Using the entries that follow, write out the line containing "transition as a", the line containing "heal. There are", and every line between them, exactly and nothing else.

====== Listed records ======

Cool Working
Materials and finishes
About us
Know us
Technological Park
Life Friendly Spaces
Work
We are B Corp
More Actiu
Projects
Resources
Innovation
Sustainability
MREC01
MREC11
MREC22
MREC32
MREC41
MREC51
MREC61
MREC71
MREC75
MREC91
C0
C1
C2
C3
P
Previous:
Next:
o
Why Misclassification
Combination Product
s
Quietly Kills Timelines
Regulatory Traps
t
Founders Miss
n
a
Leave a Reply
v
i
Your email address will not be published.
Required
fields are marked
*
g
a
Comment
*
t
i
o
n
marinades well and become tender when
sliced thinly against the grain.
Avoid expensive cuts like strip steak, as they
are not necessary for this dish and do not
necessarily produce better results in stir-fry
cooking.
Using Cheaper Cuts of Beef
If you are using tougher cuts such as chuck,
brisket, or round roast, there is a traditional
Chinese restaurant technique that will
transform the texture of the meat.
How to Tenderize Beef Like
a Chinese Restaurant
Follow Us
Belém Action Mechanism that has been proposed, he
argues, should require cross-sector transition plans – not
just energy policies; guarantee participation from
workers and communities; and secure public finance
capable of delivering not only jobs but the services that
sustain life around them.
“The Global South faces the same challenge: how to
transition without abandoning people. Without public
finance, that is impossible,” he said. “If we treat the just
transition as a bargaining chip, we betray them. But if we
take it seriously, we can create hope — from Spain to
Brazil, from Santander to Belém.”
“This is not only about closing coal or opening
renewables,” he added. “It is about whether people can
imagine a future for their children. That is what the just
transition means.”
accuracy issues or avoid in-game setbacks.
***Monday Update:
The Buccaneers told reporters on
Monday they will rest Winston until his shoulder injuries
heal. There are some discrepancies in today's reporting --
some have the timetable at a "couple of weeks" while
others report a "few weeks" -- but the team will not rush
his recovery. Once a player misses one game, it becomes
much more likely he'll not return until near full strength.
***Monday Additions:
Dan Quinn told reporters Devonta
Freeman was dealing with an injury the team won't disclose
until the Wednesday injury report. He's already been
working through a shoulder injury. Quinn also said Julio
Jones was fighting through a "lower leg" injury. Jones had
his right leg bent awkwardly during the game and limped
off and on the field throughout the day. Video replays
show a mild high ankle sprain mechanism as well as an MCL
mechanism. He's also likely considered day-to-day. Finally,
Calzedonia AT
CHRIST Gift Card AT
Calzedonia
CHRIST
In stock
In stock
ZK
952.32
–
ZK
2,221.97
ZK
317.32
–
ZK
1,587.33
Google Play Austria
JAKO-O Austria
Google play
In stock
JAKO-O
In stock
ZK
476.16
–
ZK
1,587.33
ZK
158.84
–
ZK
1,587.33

======

Answer to this task =
transition as a bargaining chip, we betray them. But if we
take it seriously, we can create hope — from Spain to
Brazil, from Santander to Belém.”
“This is not only about closing coal or opening
renewables,” he added. “It is about whether people can
imagine a future for their children. That is what the just
transition means.”
accuracy issues or avoid in-game setbacks.
***Monday Update:
The Buccaneers told reporters on
Monday they will rest Winston until his shoulder injuries
heal. There are some discrepancies in today's reporting --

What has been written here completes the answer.